清修殿內,帝王正在與裴修度探討太后想要拉陸家為她保駕護航的事。
“大國舅二國舅會站在誰的那一邊,臣不敢肯定,但小國舅必定跟您一條心。”裴修度直言開口,試圖打消帝王對陸簡之的猜忌。
蕭凌聞言,驀地一笑,語調平緩道:“他幫太后也無妨,一個大理寺卿,還掀不起什麼風浪。”
想起他的小舅舅也對華錦有男女之情,帝王心裡就不舒坦。
可理智告訴他,他們相識在前,他心胸不該如此狹隘。
“你不用管陸家,繼續手頭的事情,將所有依附太后的官員全都翻出來。
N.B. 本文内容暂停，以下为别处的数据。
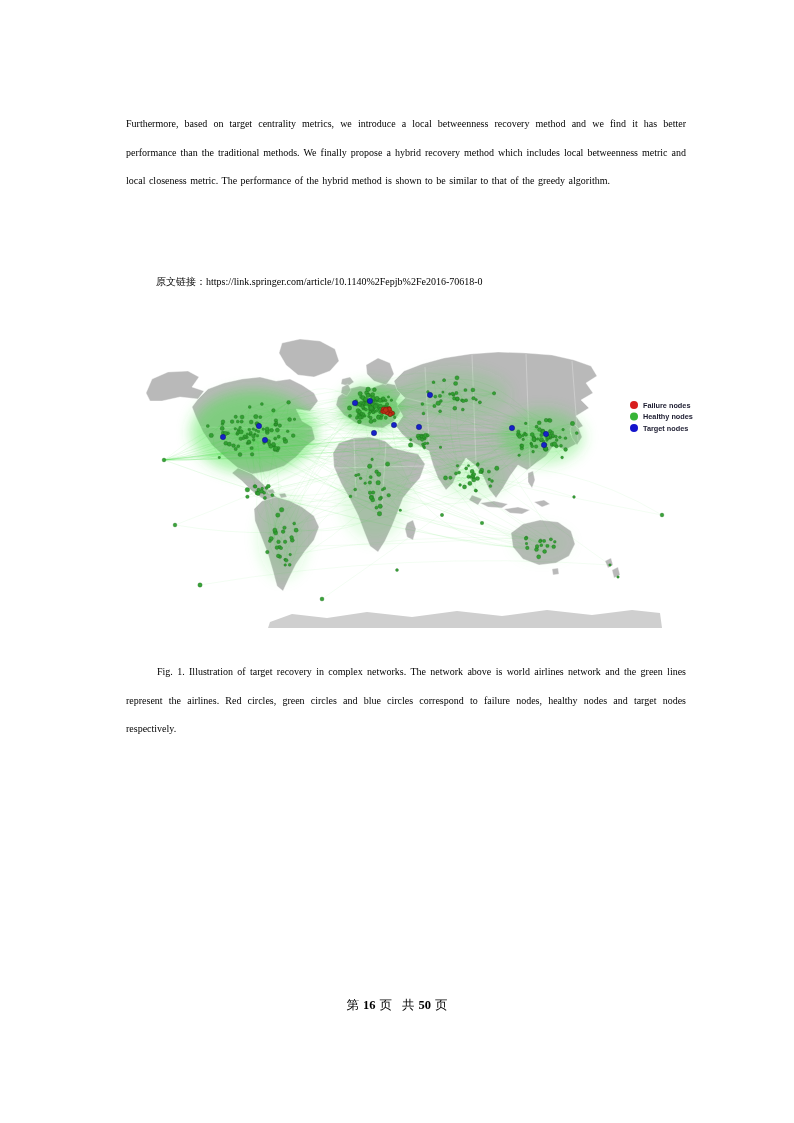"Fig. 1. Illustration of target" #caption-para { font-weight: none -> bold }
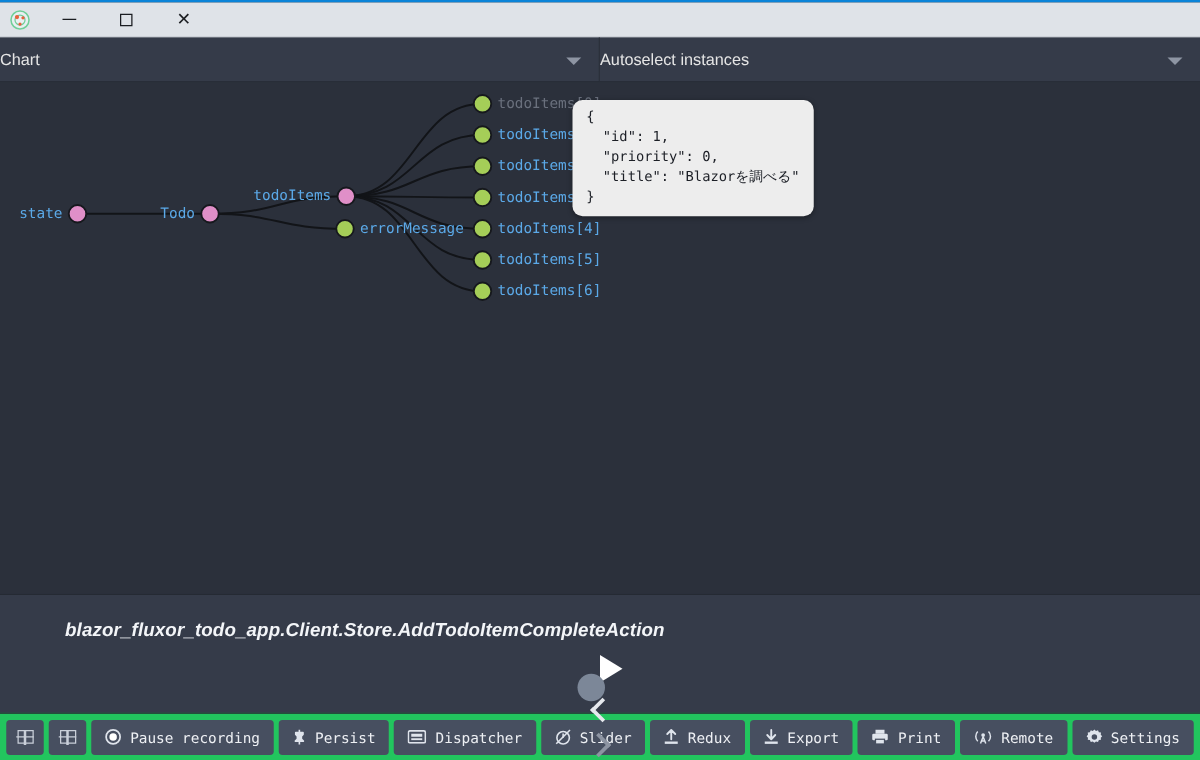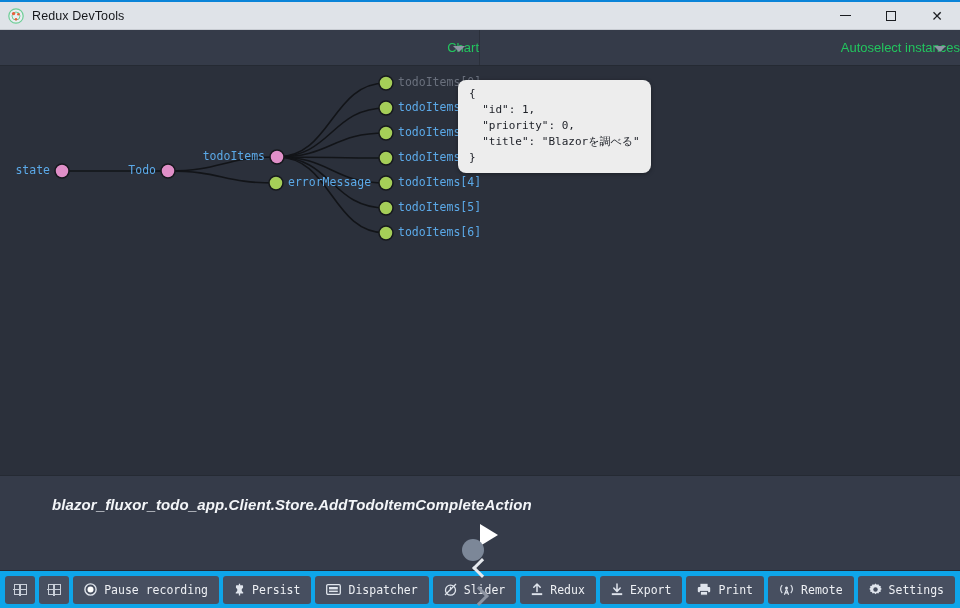"Redux DevTools" div.tb-title { html: <div>Redux DevTools</div> -> none }
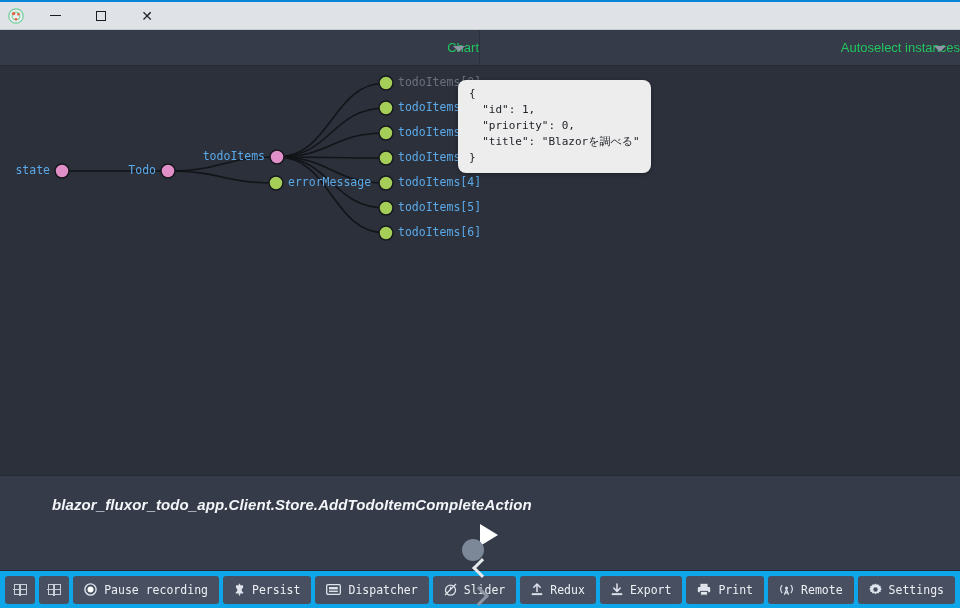"Chart" .sel { color: #22c55e -> #e5e5e5; justify-content: flex-end -> flex-start }
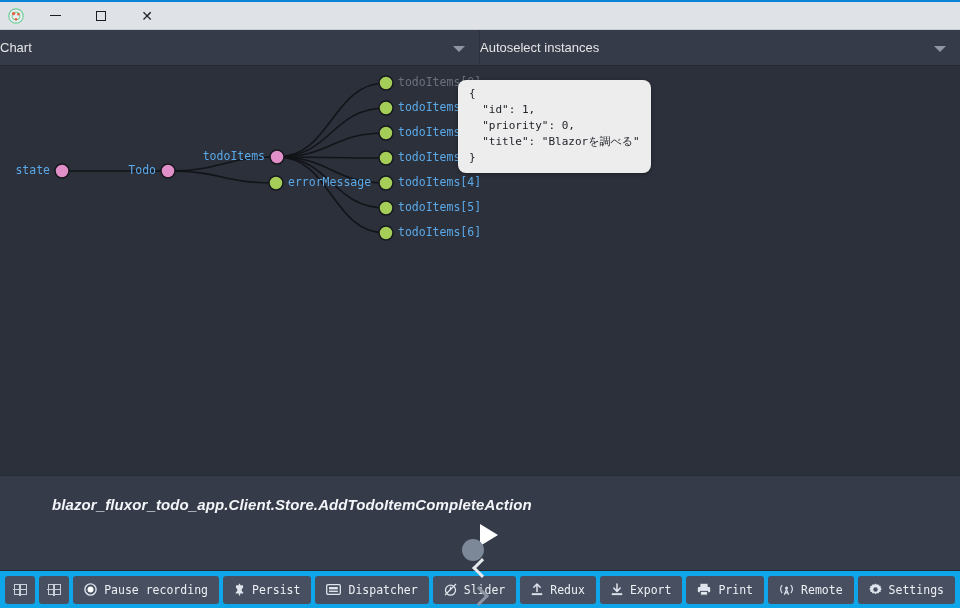"Pause recording" .btnbar { background: #0ea5e9 -> #22c55e }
”
“臣遵旨。”
這時,青巖從門口閃了進來,悄悄走到帝王身側,垂頭在他耳邊低語了幾句。
蕭凌聞言,猛地從椅子上站起身,“她人在何處?”
“自己的院子裡,是紫蘇過來傳信的,她說她家姑娘不讓她告訴您,她擅自做了主。”
帝王冷了眸,視線落在裴修度臉上,沒頭沒腦的問了句,“大華氏也這麼倔強嗎?”
裴修度:“……”
腦海裡浮現出少婦柔軟纖細的腰肢,潤澤似玉的肌膚,處處透著梅花清香,在他身下化成一汪春水,勾得他每晚要了一次不夠還要第二次,常常子時才折回書房處理堆積的公務。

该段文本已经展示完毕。